• [TEXT SECTION]:
=== Begin Enclosure ===
Google unveils Gemini Robotics-ER 1.5 to power advanced embodied reasoning
The AI model is meant to give developers broad access to advanced spatial, temporal, and tool-calling capabilities for physical agents.

Google has released Gemini Robotics-ER 1.5, its latest embodied reasoning AI model for robotics, making the technology broadly available to developers for the first time. Optimized as a high-level “brain” for physical agents, the new model is designed to tackle real-world robotics tasks that combine complex perception, reasoning, and planning.
The company says Gemini Robotics-ER 1.5 is purpose-tuned to produce state-of-the-art results on both academic and internal benchmarks, serving as the core reasoning component in Google’s broader Gemini Robotics system.
=== End Enclosure ===
• [WORK TO COMPLETE]:
A) Rewrite the paragraph of the Gemini Robotics article that begins "Google has released Gemini Robotics-ER 1.5" as a short list, keeping its main facts.
B) Please write out everything in the Gemini Robotics article from "The company says" down to "Gemini Robotics system.", word for word.
The data that follows comes from a separate source.

• [MATERIAL PROVIDED]:
=== Begin Enclosure ===
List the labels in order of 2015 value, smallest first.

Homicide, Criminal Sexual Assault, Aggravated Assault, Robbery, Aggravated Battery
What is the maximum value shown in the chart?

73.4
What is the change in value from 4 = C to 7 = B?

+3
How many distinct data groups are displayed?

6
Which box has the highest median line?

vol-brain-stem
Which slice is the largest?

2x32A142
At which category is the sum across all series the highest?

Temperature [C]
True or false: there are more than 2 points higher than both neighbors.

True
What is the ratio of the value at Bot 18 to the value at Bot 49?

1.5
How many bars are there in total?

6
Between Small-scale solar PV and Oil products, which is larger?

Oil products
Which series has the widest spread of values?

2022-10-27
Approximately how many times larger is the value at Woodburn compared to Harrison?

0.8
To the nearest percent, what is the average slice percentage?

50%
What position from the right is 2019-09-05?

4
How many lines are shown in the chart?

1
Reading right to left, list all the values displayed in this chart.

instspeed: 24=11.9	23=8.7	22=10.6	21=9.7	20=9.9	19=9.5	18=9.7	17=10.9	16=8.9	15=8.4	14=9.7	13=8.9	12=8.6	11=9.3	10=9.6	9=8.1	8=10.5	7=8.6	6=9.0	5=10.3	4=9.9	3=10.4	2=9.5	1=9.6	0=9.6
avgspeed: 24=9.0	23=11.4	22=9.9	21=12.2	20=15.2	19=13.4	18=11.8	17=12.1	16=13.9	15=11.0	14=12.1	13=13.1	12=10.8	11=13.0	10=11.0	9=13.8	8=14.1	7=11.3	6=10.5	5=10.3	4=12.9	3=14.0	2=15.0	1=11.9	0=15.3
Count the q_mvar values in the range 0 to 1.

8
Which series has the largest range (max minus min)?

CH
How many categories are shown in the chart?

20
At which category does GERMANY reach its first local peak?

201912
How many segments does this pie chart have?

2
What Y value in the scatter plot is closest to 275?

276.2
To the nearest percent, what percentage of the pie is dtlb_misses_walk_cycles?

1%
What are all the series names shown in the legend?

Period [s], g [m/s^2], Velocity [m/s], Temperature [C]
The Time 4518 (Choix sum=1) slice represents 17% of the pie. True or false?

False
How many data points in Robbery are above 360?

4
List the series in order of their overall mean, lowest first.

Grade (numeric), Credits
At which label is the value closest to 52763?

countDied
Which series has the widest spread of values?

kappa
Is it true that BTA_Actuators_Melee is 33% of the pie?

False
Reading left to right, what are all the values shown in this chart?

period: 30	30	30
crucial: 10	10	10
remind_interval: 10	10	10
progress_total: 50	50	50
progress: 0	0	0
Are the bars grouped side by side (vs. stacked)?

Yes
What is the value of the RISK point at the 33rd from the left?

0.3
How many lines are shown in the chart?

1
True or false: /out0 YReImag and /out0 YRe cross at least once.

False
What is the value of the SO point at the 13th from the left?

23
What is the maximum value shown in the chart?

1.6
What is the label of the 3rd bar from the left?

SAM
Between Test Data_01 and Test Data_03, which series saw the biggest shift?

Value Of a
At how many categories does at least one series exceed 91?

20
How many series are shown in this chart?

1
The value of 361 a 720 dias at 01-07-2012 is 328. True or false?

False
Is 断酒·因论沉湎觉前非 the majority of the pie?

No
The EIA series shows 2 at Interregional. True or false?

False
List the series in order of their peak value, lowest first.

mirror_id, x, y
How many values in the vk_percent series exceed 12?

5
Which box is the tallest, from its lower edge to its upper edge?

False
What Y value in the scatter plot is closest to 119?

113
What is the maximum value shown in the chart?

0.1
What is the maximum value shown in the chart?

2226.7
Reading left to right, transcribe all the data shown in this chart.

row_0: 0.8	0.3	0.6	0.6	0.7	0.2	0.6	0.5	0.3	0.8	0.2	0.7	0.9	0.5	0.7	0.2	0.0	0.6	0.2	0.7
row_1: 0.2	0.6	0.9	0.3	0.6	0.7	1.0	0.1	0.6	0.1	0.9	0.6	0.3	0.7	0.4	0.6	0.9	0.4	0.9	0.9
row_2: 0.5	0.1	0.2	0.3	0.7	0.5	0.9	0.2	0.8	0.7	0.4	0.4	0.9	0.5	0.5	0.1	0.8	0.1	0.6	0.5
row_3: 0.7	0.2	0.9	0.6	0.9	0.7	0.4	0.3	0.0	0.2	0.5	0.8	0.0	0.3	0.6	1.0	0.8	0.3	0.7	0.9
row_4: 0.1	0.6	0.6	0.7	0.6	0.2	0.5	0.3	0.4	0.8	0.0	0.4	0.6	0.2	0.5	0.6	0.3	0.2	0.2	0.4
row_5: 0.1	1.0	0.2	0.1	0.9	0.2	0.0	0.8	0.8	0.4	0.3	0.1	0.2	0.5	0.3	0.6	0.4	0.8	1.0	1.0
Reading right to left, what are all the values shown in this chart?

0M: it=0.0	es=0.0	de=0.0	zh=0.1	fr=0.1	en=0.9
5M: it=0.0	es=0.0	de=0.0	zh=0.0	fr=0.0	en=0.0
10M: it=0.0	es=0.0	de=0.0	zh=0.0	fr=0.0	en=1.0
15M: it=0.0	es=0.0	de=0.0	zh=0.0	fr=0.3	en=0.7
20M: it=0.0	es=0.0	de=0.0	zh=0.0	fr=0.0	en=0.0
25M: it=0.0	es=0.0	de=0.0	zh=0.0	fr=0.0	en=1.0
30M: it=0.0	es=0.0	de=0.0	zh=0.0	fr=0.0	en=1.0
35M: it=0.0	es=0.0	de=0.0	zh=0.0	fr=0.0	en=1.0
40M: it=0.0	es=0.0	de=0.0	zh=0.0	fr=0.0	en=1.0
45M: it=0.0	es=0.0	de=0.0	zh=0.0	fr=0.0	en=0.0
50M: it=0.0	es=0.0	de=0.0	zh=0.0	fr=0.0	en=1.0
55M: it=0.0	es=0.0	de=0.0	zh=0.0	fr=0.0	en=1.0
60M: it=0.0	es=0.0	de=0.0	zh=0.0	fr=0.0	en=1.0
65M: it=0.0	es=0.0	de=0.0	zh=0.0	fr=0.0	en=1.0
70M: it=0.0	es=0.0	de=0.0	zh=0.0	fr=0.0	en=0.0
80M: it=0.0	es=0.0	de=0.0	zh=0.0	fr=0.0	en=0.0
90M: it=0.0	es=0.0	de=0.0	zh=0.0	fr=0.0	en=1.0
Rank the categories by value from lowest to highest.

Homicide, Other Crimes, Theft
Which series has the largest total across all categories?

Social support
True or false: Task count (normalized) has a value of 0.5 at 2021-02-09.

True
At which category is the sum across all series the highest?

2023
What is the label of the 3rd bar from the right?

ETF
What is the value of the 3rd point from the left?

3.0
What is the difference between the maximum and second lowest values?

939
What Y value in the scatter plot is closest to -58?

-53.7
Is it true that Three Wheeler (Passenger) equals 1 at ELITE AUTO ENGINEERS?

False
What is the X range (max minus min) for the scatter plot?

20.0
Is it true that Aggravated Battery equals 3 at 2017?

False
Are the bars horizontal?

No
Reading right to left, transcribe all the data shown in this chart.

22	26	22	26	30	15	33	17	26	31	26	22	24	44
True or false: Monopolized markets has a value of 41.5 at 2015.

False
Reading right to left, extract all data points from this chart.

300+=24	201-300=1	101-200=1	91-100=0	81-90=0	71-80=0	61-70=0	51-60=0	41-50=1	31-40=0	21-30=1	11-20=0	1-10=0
=== End Enclosure ===
• [ANSWERS PER TASK]:
A)
- Google has released Gemini Robotics-ER 1.5, its latest embodied reasoning AI model for robotics.
- For the first time, the technology is broadly available to developers.
- It is optimized as a high-level "brain" for physical agents.
- It is designed for real-world robotics tasks that combine complex perception, reasoning, and planning.

B)
The company says Gemini Robotics-ER 1.5 is purpose-tuned to produce state-of-the-art results on both academic and internal benchmarks, serving as the core reasoning component in Google’s broader Gemini Robotics system.